Last year I posted about the decision in Pokoik v Norsel Realties in which a trial judge dismissed for lack of standing derivative claims brought by individuals holding an aggregate 11% interest in a realty-holding limited partnership. Among the reasons cited by the judge was that the plaintiffs “failed to demonstrate on this record that they are free from personal animus” as evidenced by the lead plaintiff’s “litigious nature” including several prior lawsuits against the defendants (including family members) alleging similar mismanagement claims, leading the court to conclude that the lawsuit was being wielded by the plaintiffs as “‘a weapon in the total arsenal’ so as to gain leverage in the other disputes.”

If, based on that decision, anyone thought freedom from personal animus is now part of the required showing by a derivative plaintiff, think again. Last week, the Manhattan-based Appellate Division, First Department, reversed the lower court’s decision and reinstated the derivative claims against some (but not all) of the named defendants.

The appellate panel’s unanimous decision reversing the lower court in Pokoik v Norsel Realties, 2018 NY Slip Op 01534 [1st Dept Mar. 8, 2018], unfortunately reaches its conclusion with only the briefest of analysis, consisting of a single, three-sentence paragraph. Here it is:

We perceive no conflict of interest that would prevent plaintiffs from fairly representing Norsel’s interests. In a separate derivative action by plaintiff Leon Pokoik against other Pokoik family members, who are also defendants in this action, we found that Pokoik’s relationship with defendants had not been shown to be “so acrimonious or emotional as to demonstrate that plaintiff cannot act as an adequate representative for the companies” (Pokoik v Pokoik, 146 AD3d 474, 475 [1st Dept 2017]). Nor is there in the present record any indication of an especially acrimonious relationship between the parties.

As you can tell from the above quote’s citation to the same appellate court’s decision in a prior derivative action brought by the same plaintiffs against some of the same defendants involving a different realty-holding company, last week’s ruling superficially can be described as déjà vu. I say superficially because the plaintiff’s supposed “litigious nature” and improper use of the lawsuit as leverage in other cases were not the only reasons for finding a conflict of interest cited by the lower court in the Norsel Realties case.

We can only surmise that in last week’s decision, the Appellate Division did not think enough of the other reasons to mention them, including the nature of the relief sought by the plaintiffs, the impact of the relief sought on the partnership, and naming all of the 30+ other partners as defendants because they voted to approve the challenged actions.

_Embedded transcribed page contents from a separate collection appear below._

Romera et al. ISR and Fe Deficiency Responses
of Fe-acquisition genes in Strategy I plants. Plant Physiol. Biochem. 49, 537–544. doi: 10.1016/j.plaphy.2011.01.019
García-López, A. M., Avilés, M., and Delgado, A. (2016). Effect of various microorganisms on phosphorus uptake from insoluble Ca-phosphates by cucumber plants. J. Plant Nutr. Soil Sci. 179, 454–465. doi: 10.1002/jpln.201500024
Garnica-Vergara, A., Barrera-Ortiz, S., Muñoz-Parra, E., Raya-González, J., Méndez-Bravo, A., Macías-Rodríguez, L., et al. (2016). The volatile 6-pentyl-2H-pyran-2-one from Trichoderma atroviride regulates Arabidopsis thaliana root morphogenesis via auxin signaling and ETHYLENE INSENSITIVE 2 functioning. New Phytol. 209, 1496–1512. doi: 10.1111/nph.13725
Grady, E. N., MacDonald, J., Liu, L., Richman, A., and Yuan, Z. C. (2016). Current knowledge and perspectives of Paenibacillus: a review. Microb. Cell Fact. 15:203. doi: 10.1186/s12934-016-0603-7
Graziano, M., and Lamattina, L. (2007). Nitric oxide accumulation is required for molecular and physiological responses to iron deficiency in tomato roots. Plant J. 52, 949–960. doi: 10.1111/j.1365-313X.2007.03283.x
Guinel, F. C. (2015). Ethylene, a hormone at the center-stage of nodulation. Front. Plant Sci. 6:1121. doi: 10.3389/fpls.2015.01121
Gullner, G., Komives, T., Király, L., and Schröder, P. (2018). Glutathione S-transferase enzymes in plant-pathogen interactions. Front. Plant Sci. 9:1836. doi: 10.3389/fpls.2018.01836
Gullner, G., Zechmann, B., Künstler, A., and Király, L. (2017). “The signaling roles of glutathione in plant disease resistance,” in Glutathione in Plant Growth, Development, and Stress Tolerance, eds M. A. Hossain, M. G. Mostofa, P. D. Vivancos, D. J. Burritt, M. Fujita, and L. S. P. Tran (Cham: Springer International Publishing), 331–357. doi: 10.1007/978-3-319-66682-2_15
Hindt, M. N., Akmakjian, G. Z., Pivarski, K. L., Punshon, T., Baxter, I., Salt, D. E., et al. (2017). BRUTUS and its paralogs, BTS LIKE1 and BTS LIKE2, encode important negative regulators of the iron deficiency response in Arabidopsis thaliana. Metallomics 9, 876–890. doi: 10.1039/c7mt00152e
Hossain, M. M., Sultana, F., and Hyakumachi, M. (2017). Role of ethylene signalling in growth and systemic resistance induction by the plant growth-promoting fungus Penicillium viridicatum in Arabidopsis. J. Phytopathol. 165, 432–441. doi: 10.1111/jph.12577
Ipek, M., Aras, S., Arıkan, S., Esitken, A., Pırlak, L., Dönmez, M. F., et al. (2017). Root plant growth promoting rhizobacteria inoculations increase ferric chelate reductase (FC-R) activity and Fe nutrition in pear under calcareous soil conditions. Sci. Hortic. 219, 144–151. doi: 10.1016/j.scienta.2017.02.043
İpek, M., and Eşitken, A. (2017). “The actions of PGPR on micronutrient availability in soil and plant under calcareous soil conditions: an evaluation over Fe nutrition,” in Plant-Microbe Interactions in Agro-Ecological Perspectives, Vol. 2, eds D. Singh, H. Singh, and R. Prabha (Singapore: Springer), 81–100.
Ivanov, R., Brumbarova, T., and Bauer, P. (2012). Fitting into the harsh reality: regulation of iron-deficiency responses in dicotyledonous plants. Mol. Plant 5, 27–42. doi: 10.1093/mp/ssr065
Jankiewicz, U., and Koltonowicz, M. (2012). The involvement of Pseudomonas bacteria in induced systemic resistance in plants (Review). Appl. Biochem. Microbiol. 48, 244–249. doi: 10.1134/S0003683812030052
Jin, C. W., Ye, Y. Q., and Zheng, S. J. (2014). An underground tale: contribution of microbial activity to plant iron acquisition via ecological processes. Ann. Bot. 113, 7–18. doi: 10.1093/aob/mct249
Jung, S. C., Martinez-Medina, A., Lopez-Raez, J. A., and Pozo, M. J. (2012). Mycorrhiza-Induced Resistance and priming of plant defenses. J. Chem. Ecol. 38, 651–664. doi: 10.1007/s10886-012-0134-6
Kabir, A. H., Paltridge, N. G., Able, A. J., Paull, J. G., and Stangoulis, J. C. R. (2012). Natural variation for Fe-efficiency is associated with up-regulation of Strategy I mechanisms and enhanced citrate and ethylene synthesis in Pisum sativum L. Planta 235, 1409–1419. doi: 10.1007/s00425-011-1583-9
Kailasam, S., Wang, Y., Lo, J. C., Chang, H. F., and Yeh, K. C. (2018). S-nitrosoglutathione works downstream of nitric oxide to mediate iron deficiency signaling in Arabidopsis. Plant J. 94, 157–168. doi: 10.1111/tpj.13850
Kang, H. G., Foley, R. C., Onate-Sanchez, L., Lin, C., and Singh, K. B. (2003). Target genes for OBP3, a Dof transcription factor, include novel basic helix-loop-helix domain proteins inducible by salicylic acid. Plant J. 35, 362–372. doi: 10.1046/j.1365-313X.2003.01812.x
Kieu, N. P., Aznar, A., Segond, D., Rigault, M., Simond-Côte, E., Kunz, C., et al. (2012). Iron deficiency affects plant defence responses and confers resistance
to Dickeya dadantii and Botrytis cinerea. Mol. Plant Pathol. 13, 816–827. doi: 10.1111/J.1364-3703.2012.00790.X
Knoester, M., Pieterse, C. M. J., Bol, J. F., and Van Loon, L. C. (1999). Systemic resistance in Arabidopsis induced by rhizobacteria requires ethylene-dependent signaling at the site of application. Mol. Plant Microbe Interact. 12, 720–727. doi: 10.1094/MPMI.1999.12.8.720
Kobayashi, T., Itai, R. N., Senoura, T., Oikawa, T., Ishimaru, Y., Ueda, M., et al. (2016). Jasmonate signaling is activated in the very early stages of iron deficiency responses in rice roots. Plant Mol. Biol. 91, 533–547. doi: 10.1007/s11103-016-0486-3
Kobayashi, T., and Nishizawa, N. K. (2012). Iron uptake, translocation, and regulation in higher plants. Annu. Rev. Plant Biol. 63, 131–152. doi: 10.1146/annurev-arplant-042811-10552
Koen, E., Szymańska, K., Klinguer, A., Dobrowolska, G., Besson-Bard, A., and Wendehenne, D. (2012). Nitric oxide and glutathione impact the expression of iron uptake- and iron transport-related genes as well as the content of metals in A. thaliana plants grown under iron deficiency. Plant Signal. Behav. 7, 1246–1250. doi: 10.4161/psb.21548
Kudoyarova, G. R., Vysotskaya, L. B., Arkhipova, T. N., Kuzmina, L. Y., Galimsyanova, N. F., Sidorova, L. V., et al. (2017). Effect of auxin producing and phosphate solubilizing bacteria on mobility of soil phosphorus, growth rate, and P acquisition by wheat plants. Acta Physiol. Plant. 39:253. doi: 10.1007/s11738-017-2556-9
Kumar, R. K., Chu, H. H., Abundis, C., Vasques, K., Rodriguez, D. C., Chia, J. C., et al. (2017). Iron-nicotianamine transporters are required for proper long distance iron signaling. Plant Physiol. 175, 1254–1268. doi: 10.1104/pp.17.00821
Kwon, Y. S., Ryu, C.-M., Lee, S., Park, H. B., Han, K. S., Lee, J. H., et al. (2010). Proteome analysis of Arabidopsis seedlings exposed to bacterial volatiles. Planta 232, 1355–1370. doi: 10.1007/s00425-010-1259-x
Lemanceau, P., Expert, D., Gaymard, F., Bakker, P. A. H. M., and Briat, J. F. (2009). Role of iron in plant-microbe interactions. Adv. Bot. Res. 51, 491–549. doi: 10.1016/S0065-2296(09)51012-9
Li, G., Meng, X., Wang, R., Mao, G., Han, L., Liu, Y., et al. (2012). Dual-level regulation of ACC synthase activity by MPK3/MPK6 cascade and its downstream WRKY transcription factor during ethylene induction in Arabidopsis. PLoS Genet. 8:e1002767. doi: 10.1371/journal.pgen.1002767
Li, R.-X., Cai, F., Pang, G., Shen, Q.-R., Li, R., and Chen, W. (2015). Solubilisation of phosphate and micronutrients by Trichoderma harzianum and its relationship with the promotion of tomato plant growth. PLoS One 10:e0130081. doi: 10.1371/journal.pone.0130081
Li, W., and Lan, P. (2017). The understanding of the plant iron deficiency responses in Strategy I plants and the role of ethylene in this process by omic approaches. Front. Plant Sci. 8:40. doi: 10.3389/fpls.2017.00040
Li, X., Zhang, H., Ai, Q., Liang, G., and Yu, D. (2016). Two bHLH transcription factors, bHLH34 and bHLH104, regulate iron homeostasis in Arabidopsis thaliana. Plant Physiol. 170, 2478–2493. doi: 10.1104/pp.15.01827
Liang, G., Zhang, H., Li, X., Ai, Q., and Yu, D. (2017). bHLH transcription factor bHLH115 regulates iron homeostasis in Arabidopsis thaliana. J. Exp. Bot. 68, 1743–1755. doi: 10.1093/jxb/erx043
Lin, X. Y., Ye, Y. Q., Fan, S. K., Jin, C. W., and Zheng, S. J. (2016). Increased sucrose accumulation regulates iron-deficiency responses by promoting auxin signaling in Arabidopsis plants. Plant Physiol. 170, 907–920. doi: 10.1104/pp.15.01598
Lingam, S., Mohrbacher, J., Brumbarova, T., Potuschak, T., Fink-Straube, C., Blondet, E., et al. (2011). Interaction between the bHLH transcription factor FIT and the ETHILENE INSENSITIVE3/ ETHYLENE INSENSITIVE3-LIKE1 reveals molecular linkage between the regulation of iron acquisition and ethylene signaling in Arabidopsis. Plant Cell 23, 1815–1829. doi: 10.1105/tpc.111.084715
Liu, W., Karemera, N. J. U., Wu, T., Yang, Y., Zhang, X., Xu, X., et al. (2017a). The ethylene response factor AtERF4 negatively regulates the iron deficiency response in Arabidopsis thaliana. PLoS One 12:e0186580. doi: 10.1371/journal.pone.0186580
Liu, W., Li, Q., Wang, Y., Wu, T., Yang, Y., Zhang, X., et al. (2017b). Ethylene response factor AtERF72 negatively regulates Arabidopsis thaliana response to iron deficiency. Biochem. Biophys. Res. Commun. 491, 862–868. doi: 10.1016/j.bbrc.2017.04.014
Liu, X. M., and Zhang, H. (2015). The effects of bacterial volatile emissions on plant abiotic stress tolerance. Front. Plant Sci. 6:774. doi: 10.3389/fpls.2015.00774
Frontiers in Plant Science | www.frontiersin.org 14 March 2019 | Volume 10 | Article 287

Personally I was disappointed the decision didn’t address the lower court’s reliance on the last-mentioned factor. As I said in my post last year on the Pokoik case, in the many derivative lawsuits brought by a minority owner involving small closely held business entities, the named defendants often comprise all the remaining owners. It would be odd if, under those circumstances, the plaintiff lost standing to sue on the entity’s behalf because all the other owners acted in concert adversely to the interests of the entity.

As I said up top, litigation between business partners is acrimonious by definition, and repeat litigation even more so. The lead plaintiff in the multiple Pokoik litigations met partial success at least in some of them. Should that weigh against a finding of an acrimonious relationship sufficient to create a conflict of interest?

Finally, if the relationship between the parties, in the court’s own words, was not “especially acrimonious,” is there some heightened level of animosity that would tip the scale in favor of negating the standing of a putative derivative plaintiff? The short answer is, we don’t know. In other cases I’ve looked at dismissing derivative suits for lack of standing, in which the derivative plaintiff’s hostile attitude or retaliatory motive was cited by the court, there were other, more tangible indicators of the plaintiff’s conflict of interest, usually involving antagonistic derivative and direct claims or inconsistent positions taken by the plaintiff in other litigation. In other words, acrimony or personal animus alone, however intense, may not be enough.